▸ **Esercizi proposti**
A: Secondo il brano sul diritto all'oblio, in quale data sono state pubblicate le conclusioni dell'Avvocato generale Szpunar?
B: Elenchi i casi a cui erano relativi gli articoli di giornale citati nel brano sul diritto all'oblio.
C: Prosegua il brano sul diritto all'oblio a partire dall'ultima frase riportata.

▸ **Brano fornito**
______________________________

Le due pronunce sono state anticipate dalle conclusioni dell’Avvocato generale Szpunar, pubblicate per entrambi i casi il 10 gennaio 2019 (v. qui e qui).

 

Alla base del primo dei due casi, C-136/17, si trovano i rifiuti di Google LLC, gestore dell’omonimo motore di ricerca, di cancellare alcuni link verso pagine web di terzi, i quali comparivano nell’elenco dei risultati a seguito di ricerche effettuate a partire dai nomi dei soggetti coinvolti.

I link oggetto di richiesta di cancellazione rimandavano a fotomontaggi satirici e ad articoli di giornale relativi a casi di cronaca nera, inchieste giudiziarie e condanne penali. Secondo l’art. 22 della direttiva 95/46/CE (ora sostituita dal regolamento UE 679/2016) i ricorrenti si rivolgevano all’autorità nazionale di controllo francese, la Commission nationale de l’informatique et des libertés (CNIL), la quale, tuttavia, archiviava i casi, costringendo i ricorrenti a proporre ricorso davanti ai tribunali francesi. Questi ultimi decidevano di sollevare alcune questioni pregiudiziali incentrate essenzialmente sulla compatibilità dei rifiuti di cancellazione di Google LLC con il «diritto all’oblio» degli interessati.

______________________________

▸ **Estratto della fonte**
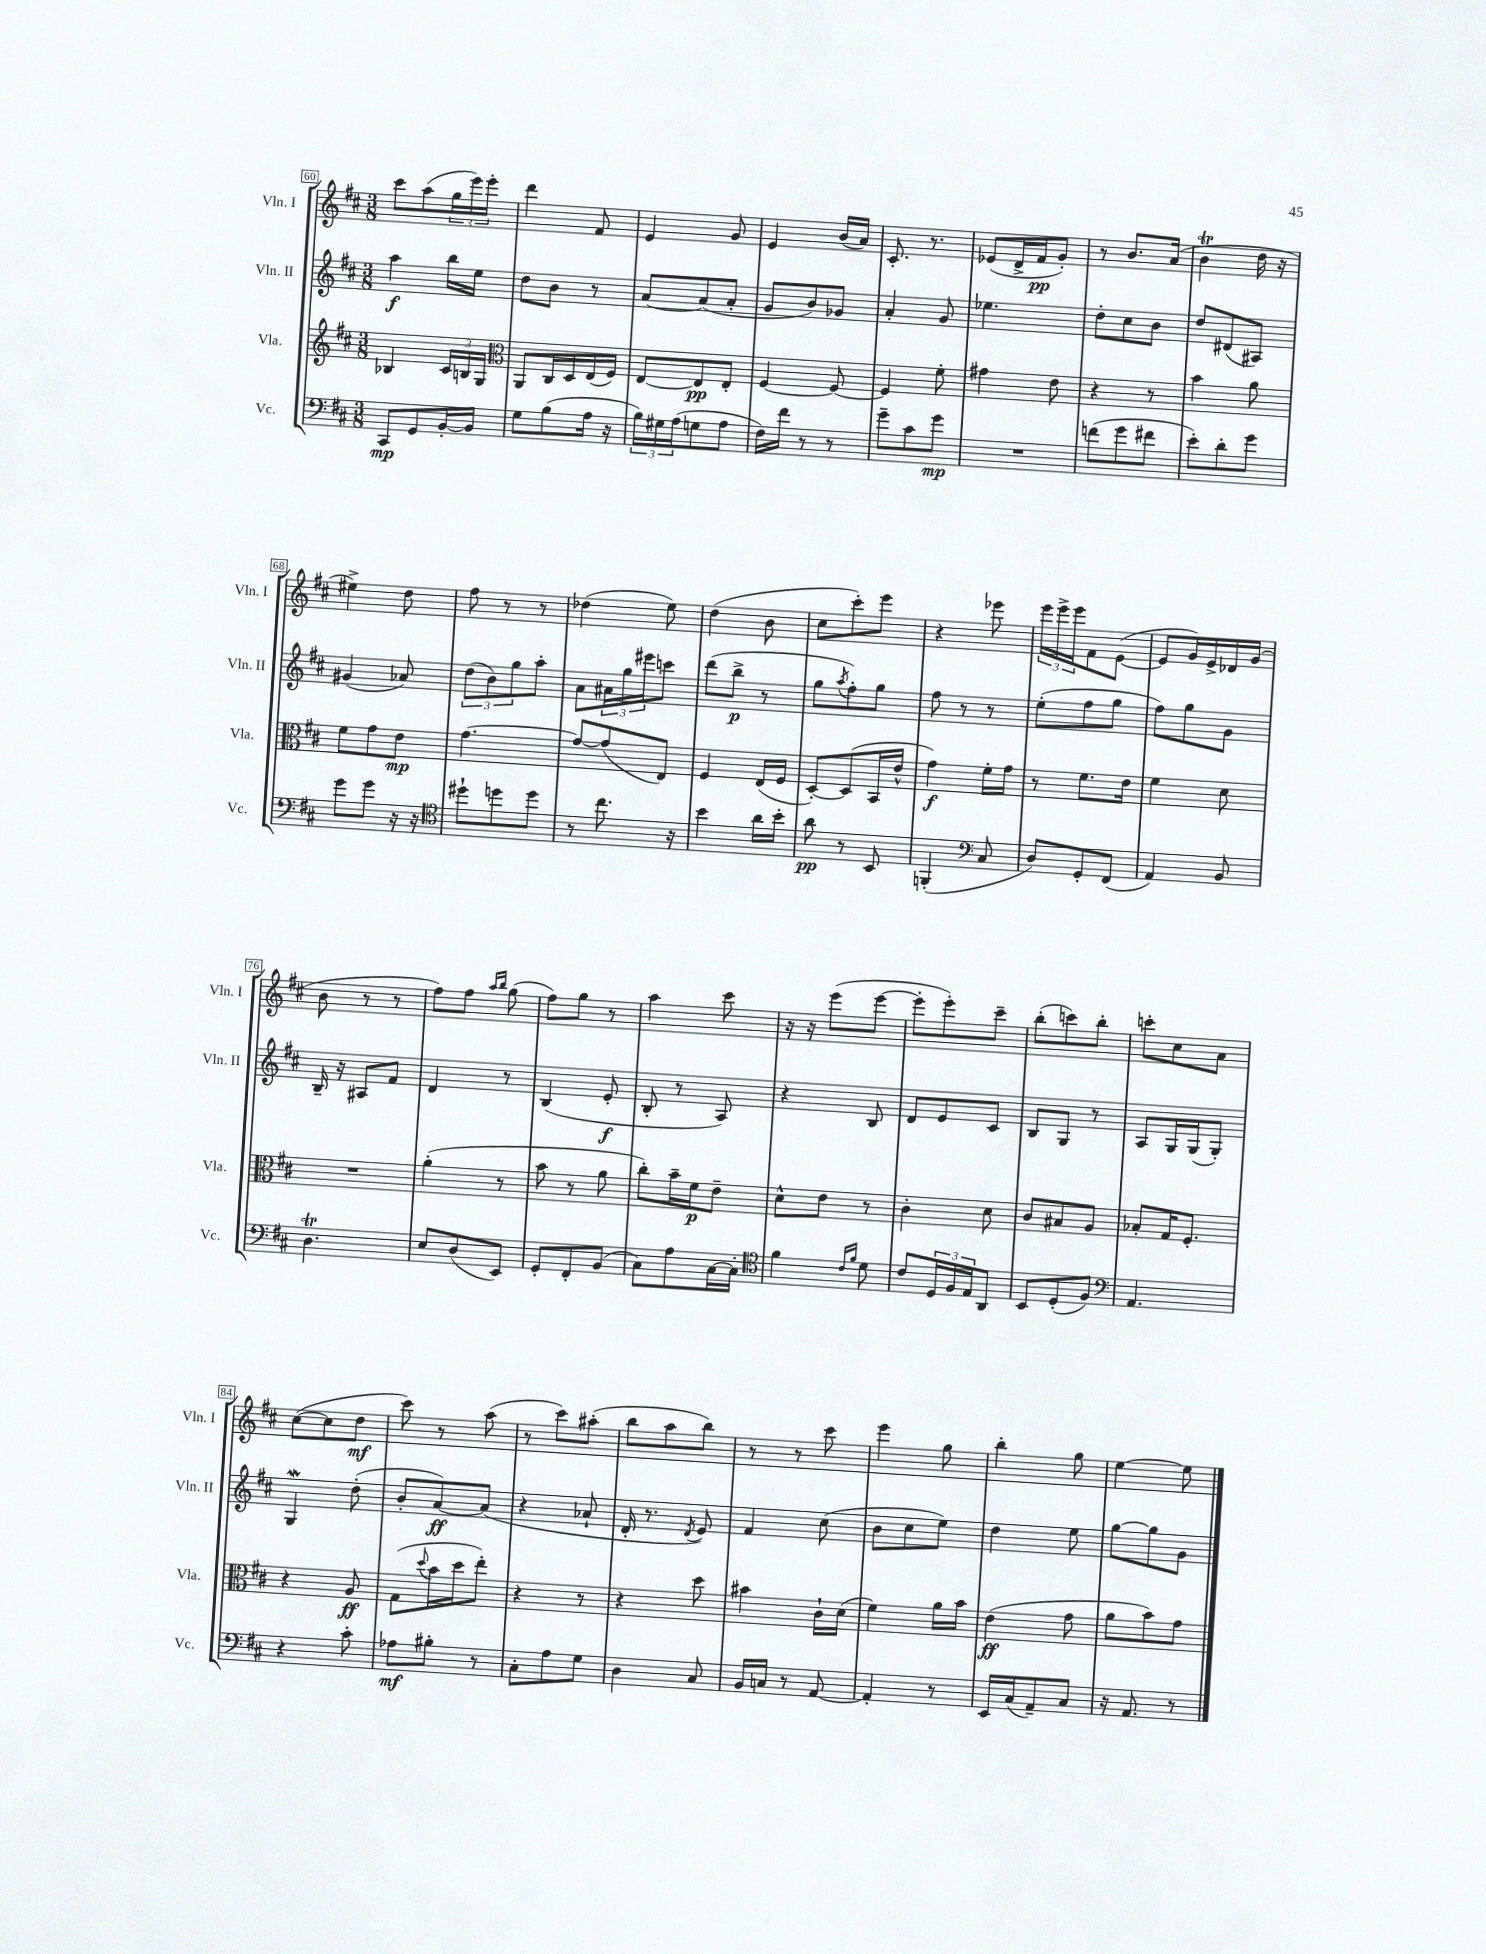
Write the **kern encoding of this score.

______________________________

▸ **Risposte attese**
A: Il 10 gennaio 2019.

B: Cronaca nera, inchieste giudiziarie, condanne penali.

C:
Il principale elemento di novità di questo caso rispetto alla sentenza Google Spain riguarda le particolari categorie di dati personali contenuti nelle pagine web indicizzate da Google. Alla Corte è stato chiesto, innanzitutto, se le attività del gestore di un motore di ricerca, consistenti nell’individuare informazioni pubblicate sul web da terzi e nell’indicizzarle automaticamente secondo le preferenze degli utenti, costituiscano un «trattamento di dati personali», che viene definito dall’art. 2 lett. b, della direttiva come «qualsiasi operazione o insieme di operazioni compiute con o senza l’ausilio di processi automatizzati e applicate a dati personali», e quindi se al gestore del motore di ricerca vadano imposti i medesimi obblighi che spettano a qualunque «responsabile del trattamento». Questi, ai sensi dell’art. 2, lett. d, della direttiva è «la persona fisica o giuridica, l’autorità pubblica, il servizio o qualsiasi altro organismo che, da solo o insieme ad altri, determina le finalità e gli strumenti del trattamento di dati personali» ed è tenuto a garantire che i dati personali siano trattati in conformità ai principi posti dall’art. 6 (trattamento leale e lecito, che persegua finalità determinate, esplicite e legittime, in maniera adeguata, pertinente e proporzionata; garanzia di esattezza e aggiornamento dei dati e di cancellazione o rettifica degli stessi qualora inesatti; conservazione dei dati per una durata congrua e proporzionata).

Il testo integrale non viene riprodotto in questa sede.